Es notorio, en cambio, que fue un bebedor constante desde la adolescencia, eternamente aferrado a su botella de whisky Old Crow, que a menudo tomaba combinado con azúcar y menta (el muy sureño “julepe”), solo o en compañía de su esposa Estelle, en la destartalada mansión sureña que adquirió intentando “recuperar” viejas grandezas familiares. Porque lo que también es cierto es que Faulkner fue en buena medida un mitómano, al que de jovencito sus paisanos llamaban con sorna Count No Count, es decir, el conde que no cuenta, que falseó sus credenciales para ingresar en la RAF en Canadá tras haber sido rechazado como aviador en Estados Unidos, o que siempre impostó pertenecer a la aristocracia sureña, de forma poco justificada. A Faulkner indudablemente la bebida le estimulaba para escribir, y debió de ser un “encajador” de mérito, porque resulta difícil concebir que se pueda crear un texto de tanta complejidad como el monólogo interior de Benji en El ruido y la furia teniendo las facultades alteradas por el alcohol.
Lo cierto es que Faulkner es un novelista extraordinario que indudablemente forma parte de la nómina de los mejores narradores del siglo XX, junto con Proust, Kafka, Joyce y Mann. Da qué pensar esa pulsión alcohólica asociada a la genialidad literaria, como si fuera una forma de exorcizar los demonios interiores que agitan al creador superlativo. Según el célebre crítico Harold Bloom, la obra de Faulkner sigue la tradición de Shakespeare y Melville, y tiene una relación manifiesta con la Biblia. Es decir, su línea de influencias es impecable.
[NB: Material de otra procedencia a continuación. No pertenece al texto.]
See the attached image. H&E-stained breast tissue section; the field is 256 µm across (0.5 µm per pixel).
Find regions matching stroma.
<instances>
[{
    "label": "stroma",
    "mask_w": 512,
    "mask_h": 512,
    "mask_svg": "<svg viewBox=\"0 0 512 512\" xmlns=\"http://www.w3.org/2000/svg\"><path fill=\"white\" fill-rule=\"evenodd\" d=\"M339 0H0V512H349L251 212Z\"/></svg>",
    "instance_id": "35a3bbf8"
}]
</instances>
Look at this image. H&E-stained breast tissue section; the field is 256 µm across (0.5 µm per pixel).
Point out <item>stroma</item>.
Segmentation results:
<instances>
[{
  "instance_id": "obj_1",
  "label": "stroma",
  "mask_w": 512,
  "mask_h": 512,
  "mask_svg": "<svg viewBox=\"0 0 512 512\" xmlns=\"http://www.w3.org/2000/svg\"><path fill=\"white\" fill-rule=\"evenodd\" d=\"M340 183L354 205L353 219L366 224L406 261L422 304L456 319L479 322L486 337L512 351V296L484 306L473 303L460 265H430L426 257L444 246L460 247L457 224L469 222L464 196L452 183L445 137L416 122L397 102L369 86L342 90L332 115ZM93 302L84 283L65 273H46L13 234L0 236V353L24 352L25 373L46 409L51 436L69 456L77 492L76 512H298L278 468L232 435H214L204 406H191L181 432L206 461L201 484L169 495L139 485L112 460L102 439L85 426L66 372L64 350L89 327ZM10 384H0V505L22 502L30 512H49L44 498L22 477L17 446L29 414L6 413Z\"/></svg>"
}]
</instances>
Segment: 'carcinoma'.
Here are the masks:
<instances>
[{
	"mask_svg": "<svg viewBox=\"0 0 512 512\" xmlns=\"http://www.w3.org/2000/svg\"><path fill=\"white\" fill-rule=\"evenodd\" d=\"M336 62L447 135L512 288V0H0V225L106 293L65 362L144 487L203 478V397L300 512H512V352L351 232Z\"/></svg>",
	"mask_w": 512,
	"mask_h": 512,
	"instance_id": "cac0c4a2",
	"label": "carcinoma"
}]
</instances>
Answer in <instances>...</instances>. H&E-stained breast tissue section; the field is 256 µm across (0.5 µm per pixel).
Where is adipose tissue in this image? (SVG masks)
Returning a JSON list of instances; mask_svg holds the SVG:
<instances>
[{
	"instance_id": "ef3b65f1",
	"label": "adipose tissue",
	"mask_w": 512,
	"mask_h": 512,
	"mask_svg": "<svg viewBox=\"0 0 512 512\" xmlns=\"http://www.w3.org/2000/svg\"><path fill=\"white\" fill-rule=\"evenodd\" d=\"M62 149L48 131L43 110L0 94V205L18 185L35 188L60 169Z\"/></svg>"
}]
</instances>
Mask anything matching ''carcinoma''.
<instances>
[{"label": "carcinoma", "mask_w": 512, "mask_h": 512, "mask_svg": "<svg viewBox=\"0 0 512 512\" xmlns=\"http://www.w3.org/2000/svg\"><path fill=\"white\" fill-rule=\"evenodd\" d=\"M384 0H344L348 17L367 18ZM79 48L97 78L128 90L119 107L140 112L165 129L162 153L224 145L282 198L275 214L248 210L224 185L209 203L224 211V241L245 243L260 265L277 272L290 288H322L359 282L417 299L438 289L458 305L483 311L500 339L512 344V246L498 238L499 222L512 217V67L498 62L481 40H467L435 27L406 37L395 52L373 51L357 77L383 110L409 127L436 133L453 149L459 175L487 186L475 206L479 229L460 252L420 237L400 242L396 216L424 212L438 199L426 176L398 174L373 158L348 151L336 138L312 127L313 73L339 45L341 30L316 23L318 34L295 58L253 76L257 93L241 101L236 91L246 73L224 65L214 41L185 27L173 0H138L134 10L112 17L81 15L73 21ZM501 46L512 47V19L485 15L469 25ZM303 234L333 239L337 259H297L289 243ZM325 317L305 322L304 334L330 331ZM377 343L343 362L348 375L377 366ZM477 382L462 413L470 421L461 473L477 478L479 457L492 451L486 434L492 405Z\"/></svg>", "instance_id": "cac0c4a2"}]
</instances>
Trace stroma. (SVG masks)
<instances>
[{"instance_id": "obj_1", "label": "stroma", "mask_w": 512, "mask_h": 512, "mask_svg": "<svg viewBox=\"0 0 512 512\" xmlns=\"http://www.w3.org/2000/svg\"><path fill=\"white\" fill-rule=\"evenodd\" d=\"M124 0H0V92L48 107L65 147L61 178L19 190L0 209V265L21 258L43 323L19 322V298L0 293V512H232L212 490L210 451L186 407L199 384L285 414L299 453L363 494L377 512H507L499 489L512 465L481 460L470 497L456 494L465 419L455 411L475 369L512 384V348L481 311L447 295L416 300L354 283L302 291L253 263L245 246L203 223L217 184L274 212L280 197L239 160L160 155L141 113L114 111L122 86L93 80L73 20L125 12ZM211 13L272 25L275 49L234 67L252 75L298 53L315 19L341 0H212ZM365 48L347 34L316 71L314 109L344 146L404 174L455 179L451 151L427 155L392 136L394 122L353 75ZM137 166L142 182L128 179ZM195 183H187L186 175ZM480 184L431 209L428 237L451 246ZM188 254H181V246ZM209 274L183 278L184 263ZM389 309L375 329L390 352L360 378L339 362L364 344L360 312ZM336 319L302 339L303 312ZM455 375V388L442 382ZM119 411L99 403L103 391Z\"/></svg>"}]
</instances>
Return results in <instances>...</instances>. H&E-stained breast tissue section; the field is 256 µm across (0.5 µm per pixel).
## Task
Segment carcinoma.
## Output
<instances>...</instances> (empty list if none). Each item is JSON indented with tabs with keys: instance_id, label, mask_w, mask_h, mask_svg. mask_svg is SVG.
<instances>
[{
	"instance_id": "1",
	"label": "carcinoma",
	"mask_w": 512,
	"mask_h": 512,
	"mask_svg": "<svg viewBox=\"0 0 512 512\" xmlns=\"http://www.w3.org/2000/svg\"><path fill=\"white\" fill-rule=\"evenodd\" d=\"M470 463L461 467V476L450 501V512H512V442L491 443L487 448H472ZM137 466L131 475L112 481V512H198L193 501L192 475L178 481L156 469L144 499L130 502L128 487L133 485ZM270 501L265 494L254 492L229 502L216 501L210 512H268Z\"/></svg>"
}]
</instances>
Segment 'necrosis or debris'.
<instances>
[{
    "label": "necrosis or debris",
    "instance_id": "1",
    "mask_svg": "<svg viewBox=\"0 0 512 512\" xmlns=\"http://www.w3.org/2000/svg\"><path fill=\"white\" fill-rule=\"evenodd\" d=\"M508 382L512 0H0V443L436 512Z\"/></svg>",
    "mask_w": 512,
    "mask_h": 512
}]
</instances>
Como ya hemos señalado, se le ha considerado siempre un autor difícil y oscuro, al que los más jóvenes —a menos que sean lectores superdotados— deberían acercarse con prudencia y sin prisas; yo recuerdo el fracaso de mi primer intento de leer El ruido y la furia, novela de la que no llegaba a entender ni siquiera la referencia shakespeareana de su título y que, al ser releída años después, supongo que dotado de un mayor bagaje, me proporcionó un goce indecible.
También se le ha acusado injustamente, como a Carson McCullers, de ser un escritor localista, sureño. No es cierto, porque el mítico condado de Yoknapatawpha es, al mismo tiempo, un microcosmos cerrado del noroeste del Mississippi y el mundo entero. Y también porque las pulsiones que dominan el alma humana son eternas y universales: ya estaban en la Biblia, en Homero y los trágicos griegos, en Shakespeare y Cervantes, y por supuesto en Melville, Faulkner y todos los grandes literatos de la historia.